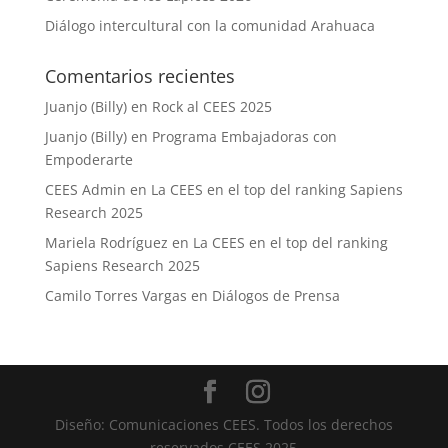
Diálogo intercultural con la comunidad Arahuaca
Comentarios recientes
Juanjo (Billy)
en
Rock al CEES 2025
Juanjo (Billy)
en
Programa Embajadoras con
Empoderarte
CEES Admin
en
La CEES en el top del ranking Sapiens
Research 2025
Mariela Rodríguez
en
La CEES en el top del ranking
Sapiens Research 2025
Camilo Torres Vargas
en
Diálogos de Prensa
Diseño: Comunicaciones CEES. Todos los derechos
reservados CEES 2025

What to do | Exact copy, no pictures: please print every record above as written.

Expected answer |
Diálogo intercultural con la comunidad Arahuaca
Comentarios recientes
Juanjo (Billy)
en
Rock al CEES 2025
Juanjo (Billy)
en
Programa Embajadoras con
Empoderarte
CEES Admin
en
La CEES en el top del ranking Sapiens
Research 2025
Mariela Rodríguez
en
La CEES en el top del ranking
Sapiens Research 2025
Camilo Torres Vargas
en
Diálogos de Prensa
Diseño: Comunicaciones CEES. Todos los derechos
reservados CEES 2025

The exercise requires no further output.